–But many experts think the evidence base is slim at best.
The U.S. Preventive Services Task Force (USPSTF) finalized the update to its guidelines regarding the use of aspirin for the primary prevention of cardiovascular disease and colorectal cancer. The USPSTF is now recommending that people between the ages of 50 and 59 who are at increased risk for cardiovascular disease (10% or greater 10-year risk) and do not have an elevated risk of bleeding should consider aspirin for the primary prevention of both cardiovascular disease and colorectal cancer.
The USPSTF gave a more neutral “C” recommendation for adults 60-69 years of age. The full recommendations, evidence review, and a decision analysis are contained in five papers published in Annals of Internal Medicine.
Low-dose daily aspirin can help prevent heart attacks, ischemic stroke, and colorectal cancer, according to the USPSTF. But aspirin can also cause gastrointestinal bleeding and hemorrhagic strokes, so the benefits must be weighed against the risks.
But, several different experts cautioned, the evidence behind the recommendations is still quite weak.
“What is important to know is that this recommendation is based on only two high quality studies that were not performed recently,” said Harlan Krumholz, MD, of Yale. “The benefit is considered to be modest. And the main point is that this is not a slam-dunk decision; it is highly personal, should be based on each person’s preferences and goals, and it is an ideal setting for shared decision-making.”
Aspirin has been a topic of heated discussion for more than a generation now. Aspirin is still broadly accepted for secondary prevention in patients with known cardiovascular disease. But its role in primary prevention has been debated and is far less accepted than in the past, when many thought it should be a component of a broadly useful polypill.
In 2009, the USPSTF gave a top grade A recommendation for prevention of myocardial infarction (MI) in men aged 45 to 79 and for prevention of stroke in women aged 45 to 79. In the new recommendations, the USPSTF was less supportive (grade B and C) and shrank the age range (50 to 70), noted Sanjay Kaul, MD, of Cedars-Sinai Medical Center in Los Angeles. Earlier USPSTF guidelines discouraged the use of aspirin and nonsteroidal anti-inflamatory drugs (NSAIDs) for the prevention of colorectal cancer. The cancer recommendation is new in the 2015/2016 recommendations.
“The new recommendations appear reasonable,” said Kaul. “The evidentiary support is stronger for both men and women between the ages of 50 and 60 who are at high risk for cardiovascular disease (>10% risk for atherosclerotic CVD over 10 years) and at low bleeding risk, and less strong for men and women between the ages of 60 and 70. Recommendations no longer focus on gender differences (MI benefit seen in men versus stroke benefit seen in women) which was previously driven by a post-hoc analysis of endpoints in the Women’s Health Study, which failed to win on the primary composite endpoint.”
Early supporter of aspirin and the polypill Salim Yusuf, MD, DPhil, of McMaster University in Hamilton, Ontario, said he now believes that there is insufficient evidence to support a primary prevention recommendation:
“The current data with aspirin in primary prevention of CVD are inconclusive as a significant part of the data comes from trials of low-risk people (e.g. physicians and other health professionals). There are several well designed trials in higher-risk people without CVD (e.g. the elderly or those with diabetes or other risk factors) underway and these will help us as their results are expected within the next 5 years.”
Yusuf said the possibility that aspirin might prevent cancer, especially colorectal cancer, “is intriguing and is also being prospectively studied.”
“Let’s wait for all these trials before we develop the final word regarding aspirin in primary prevention,” said Yusuf. “In the meantime, statins may be a better bet in primary prevention based on the totality of the evidence— along with avoidance of tobacco, blood pressure control in hypertension, and regular exercise and perhaps a prudent diet, such as the Mediterranean diet.”

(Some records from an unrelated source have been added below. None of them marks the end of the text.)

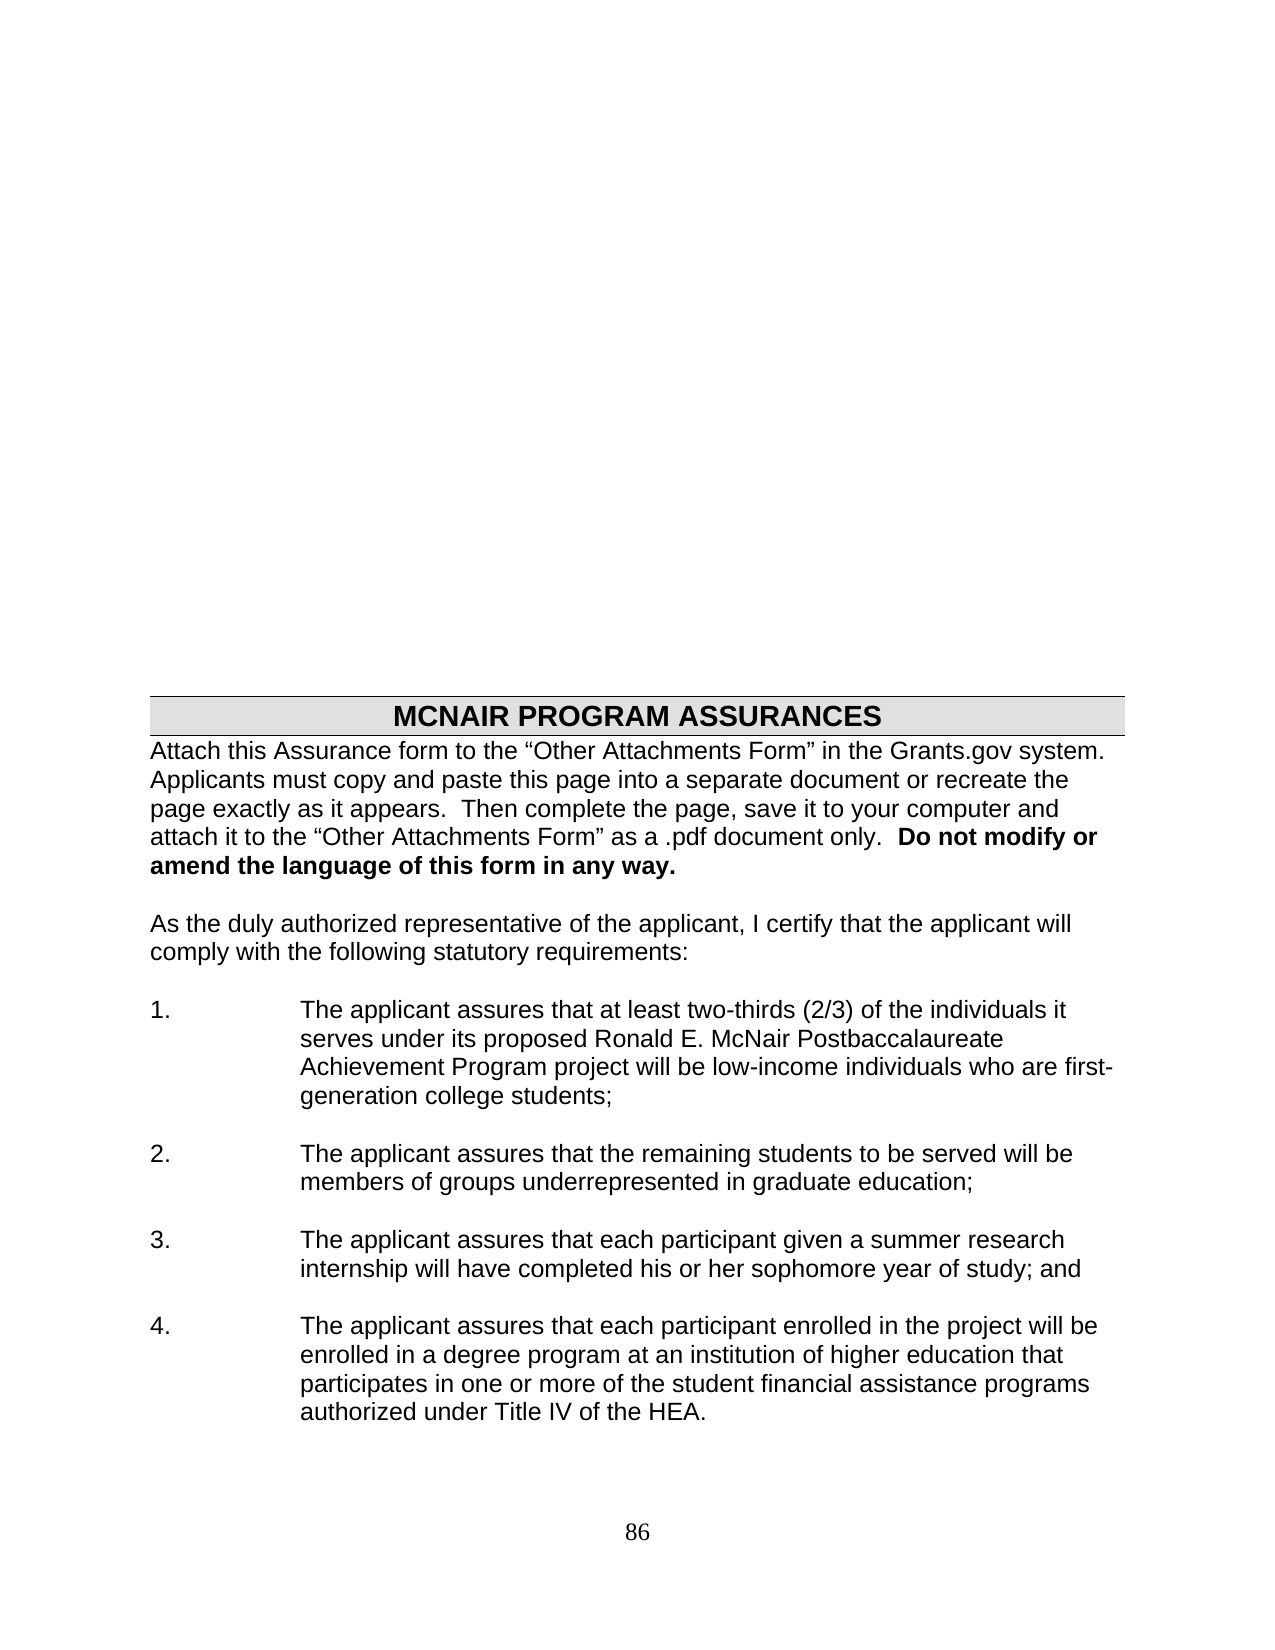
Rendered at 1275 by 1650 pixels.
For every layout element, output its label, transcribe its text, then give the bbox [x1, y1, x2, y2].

list The applicant assures that each participant enrolled in the project will be enrolled in a degree program at an institution of higher education that participates in one or more of the student financial assistance programs authorized under Title IV of the HEA. [150, 1311, 1125, 1426]
list The applicant assures that the remaining students to be served will be members of groups underrepresented in graduate education; [150, 1138, 1125, 1196]
text As the duly authorized representative of the applicant, I certify that the applicant will comply with the following statutory requirements: [150, 908, 1125, 966]
text Attach this Assurance form to the “Other Attachments Form” in the Grants.gov system. Applicants must copy and paste this page into a separate document or recreate the page exactly as it appears. Then complete the page, save it to your computer and attach it to the “Other Attachments Form” as a .pdf document only. Do not modify or amend the language of this form in any way. [150, 736, 1125, 880]
list The applicant assures that at least two-thirds (2/3) of the individuals it serves under its proposed Ronald E. McNair Postbaccalaureate Achievement Program project will be low-income individuals who are first-generation college students; [150, 995, 1125, 1110]
subtitle MCNAIR PROGRAM ASSURANCES [150, 697, 1125, 735]
list The applicant assures that each participant given a summer research internship will have completed his or her sophomore year of study; and [150, 1225, 1125, 1282]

Kaul pointed out that the FDA has not approved a primary prevention indication for aspirin:
“It is important to understand why the FDA does not consider aspirin treatment to yield a favorable benefit-risk balance for primary prevention of CVD. None of the nearly dozen individual studies, including those conducted in patients with diabetes, have yielded a positive outcome benefit with respect to MI, stroke or mortality. Not many recall that the most famous study, the Physician’s health Study, was stopped prematurely because of futility! It is only when one pools the data that a modest treatment benefit becomes apparent.

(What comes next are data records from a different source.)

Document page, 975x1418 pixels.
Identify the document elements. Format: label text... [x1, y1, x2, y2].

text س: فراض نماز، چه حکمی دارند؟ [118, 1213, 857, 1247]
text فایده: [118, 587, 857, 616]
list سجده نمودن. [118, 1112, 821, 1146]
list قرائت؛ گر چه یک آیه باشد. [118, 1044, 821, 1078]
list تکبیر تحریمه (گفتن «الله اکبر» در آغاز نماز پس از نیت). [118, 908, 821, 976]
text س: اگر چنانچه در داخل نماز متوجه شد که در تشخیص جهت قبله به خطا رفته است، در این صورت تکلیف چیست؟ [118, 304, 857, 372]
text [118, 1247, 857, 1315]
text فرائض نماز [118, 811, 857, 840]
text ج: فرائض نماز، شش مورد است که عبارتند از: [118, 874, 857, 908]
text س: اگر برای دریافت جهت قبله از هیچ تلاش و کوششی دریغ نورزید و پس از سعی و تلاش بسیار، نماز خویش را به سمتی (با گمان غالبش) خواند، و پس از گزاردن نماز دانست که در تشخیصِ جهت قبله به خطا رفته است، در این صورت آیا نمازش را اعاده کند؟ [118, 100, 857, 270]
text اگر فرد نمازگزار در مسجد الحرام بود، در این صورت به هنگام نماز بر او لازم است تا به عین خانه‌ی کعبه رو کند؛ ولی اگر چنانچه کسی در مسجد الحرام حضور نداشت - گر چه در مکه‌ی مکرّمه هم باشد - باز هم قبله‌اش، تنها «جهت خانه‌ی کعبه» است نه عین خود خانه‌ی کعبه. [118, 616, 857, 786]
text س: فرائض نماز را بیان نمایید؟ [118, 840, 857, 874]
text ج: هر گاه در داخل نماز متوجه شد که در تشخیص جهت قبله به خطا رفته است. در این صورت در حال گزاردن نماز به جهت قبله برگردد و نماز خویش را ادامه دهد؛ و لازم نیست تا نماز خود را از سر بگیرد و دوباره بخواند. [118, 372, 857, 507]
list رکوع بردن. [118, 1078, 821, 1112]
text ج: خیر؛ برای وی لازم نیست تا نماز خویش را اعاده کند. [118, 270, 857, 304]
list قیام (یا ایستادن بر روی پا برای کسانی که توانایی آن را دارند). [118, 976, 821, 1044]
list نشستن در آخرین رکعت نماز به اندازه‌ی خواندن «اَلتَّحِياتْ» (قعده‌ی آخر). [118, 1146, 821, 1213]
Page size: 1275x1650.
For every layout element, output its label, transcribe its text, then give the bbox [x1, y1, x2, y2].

The FDA does not view meta-analysis as sufficiently robust approach to approve drugs or biologics. It views meta-analysis as observational with all its limitations; hence it has limited utility for regulatory decisions. Moreover, the meta-analytic results are not adjusted for multiple comparisons, thereby inflating the potential of false-positive or Type 1 errors. Furthermore, the positive predictive value of meta-analytic results of small, inconclusive trials is very low, i.e., it has low replicability. The FDA will only consider meta-analysis for sparse safety data as they have done for assessing CV risk associated with diabetes drugs.”